_TASK BRIEF_:
Select, from the material below, each line with "facts" in it.

_EXCERPTED RECORDS_:
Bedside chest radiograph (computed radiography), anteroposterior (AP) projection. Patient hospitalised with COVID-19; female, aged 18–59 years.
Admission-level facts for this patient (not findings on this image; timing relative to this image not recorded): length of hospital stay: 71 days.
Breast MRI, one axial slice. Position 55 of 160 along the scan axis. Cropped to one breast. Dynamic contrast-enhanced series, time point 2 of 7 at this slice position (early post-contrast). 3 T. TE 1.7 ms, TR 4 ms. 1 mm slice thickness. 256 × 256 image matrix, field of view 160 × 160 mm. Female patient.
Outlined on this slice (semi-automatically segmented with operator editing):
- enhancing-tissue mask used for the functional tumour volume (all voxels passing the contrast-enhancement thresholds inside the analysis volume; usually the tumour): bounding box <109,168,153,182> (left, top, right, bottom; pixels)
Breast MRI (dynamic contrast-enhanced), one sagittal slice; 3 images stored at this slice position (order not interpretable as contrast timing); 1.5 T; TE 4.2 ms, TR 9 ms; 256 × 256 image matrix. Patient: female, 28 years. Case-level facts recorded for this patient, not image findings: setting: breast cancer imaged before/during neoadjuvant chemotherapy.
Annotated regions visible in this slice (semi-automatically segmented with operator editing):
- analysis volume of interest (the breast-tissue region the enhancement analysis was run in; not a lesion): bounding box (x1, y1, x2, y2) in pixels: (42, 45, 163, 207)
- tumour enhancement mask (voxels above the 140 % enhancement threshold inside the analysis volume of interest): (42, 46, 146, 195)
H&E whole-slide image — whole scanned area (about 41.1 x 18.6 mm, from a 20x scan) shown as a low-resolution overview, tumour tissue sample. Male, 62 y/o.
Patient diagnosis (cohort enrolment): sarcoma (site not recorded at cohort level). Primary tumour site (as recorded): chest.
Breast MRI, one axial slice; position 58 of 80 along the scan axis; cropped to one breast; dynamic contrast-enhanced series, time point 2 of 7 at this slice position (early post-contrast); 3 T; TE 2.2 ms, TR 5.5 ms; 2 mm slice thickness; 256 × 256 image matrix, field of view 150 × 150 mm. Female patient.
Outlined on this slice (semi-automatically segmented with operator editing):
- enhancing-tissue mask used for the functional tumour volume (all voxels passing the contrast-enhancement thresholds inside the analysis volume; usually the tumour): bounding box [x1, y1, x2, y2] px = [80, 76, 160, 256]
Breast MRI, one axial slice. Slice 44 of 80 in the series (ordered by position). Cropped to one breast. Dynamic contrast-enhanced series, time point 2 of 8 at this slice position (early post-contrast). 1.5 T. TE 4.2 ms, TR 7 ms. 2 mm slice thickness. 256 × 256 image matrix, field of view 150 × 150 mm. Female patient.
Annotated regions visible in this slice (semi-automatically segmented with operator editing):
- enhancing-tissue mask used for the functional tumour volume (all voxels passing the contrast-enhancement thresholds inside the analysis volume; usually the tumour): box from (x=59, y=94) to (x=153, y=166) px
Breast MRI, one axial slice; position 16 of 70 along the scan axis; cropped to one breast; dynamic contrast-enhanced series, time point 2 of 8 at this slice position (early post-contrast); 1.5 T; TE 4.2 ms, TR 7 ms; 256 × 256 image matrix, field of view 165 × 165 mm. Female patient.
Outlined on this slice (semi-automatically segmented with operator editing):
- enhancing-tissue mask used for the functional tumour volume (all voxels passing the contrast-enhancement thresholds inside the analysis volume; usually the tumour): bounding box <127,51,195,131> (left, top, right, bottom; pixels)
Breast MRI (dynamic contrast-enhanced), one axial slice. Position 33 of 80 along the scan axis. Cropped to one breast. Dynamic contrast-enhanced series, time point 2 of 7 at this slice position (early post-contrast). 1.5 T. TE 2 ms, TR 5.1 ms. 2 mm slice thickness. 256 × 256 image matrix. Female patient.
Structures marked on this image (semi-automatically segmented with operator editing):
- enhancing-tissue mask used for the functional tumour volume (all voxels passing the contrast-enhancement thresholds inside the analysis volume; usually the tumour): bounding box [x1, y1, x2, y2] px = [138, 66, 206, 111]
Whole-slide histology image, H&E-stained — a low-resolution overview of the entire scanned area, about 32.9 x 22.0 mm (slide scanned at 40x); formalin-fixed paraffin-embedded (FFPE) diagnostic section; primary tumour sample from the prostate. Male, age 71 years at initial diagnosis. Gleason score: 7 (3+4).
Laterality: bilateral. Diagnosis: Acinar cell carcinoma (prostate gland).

_WRITTEN ANSWER_:
Admission-level facts for this patient (not findings on this image; timing relative to this image not recorded): length of hospital stay: 71 days.
Breast MRI (dynamic contrast-enhanced), one sagittal slice; 3 images stored at this slice position (order not interpretable as contrast timing); 1.5 T; TE 4.2 ms, TR 9 ms; 256 × 256 image matrix. Patient: female, 28 years. Case-level facts recorded for this patient, not image findings: setting: breast cancer imaged before/during neoadjuvant chemotherapy.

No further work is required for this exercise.